不況といっても失業しても誰も餓死しない、ってのがどんなことかちゃんと考えてみればいいのに。
「働く」ってことや「仕事」ってのを神聖視してるってことに対して一考してみればいいのに。
くっだらない商品をイメージで売りつけるようなことをしてるだけの「仕事」であっても、それに従事する人間は
真っ当な人間、立派な仕事をしてる、って素直に思い込んでるってのはどうなのかとかちょっと考えてみればいいのに。
みんながみんな割のいい、身分保障された、それなりの収入の仕事に就くなんてことはありえるはずがないのに。
第一、みんな無能な一流企業の部長とか、有能で仕事の出来るコンビニ店員とかバイト先や職場でみたことあるだろ?
就いてる仕事、身分と、本人とは別だよ。あたりまえのことじゃないか。
そして階級の違う者同士はどうしたって憎しみあってしまうということをどう解消したらいいのかってこと。
おれには文革の時に大学出のホワイトカラーをイジメ殺した貧乏人の気持ちが、
中卒の毛沢東のフランスあるいは日本帰りのインテリへの憎しみってのがよくわかる。

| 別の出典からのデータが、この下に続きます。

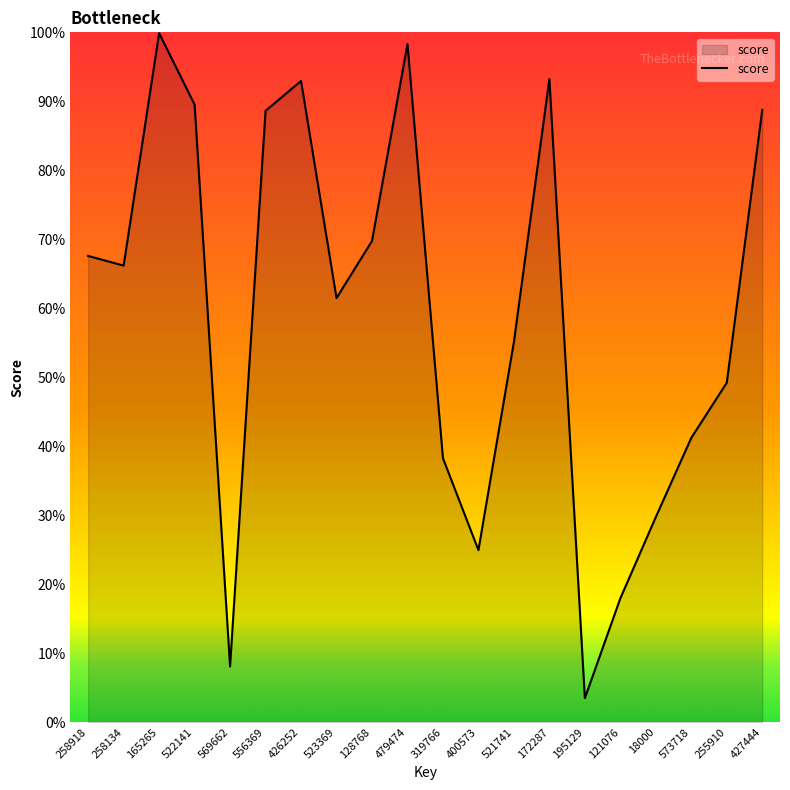

What is the sum of all values?

11.8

わかってしまう。
おれ自身は中途半端な立場なんだがな。大卒だが、いい仕事に就いた事はない。けれど生活に逼迫してるわけでもない。
人間てのは実にセコい、ちまちましたことで感情が揺すぶられてしまう。そしてちょっとしたキッカケがあれば爆発してしまう。
だから大義を与えてはならない。各自の憎しみを正当化する手段を与えてはならない。
晴れ渡る明日のことではなく、薄曇りの今日の夕ご飯のおかずの話でもして、この季節なら梅の咲き具合でも眺めているさ。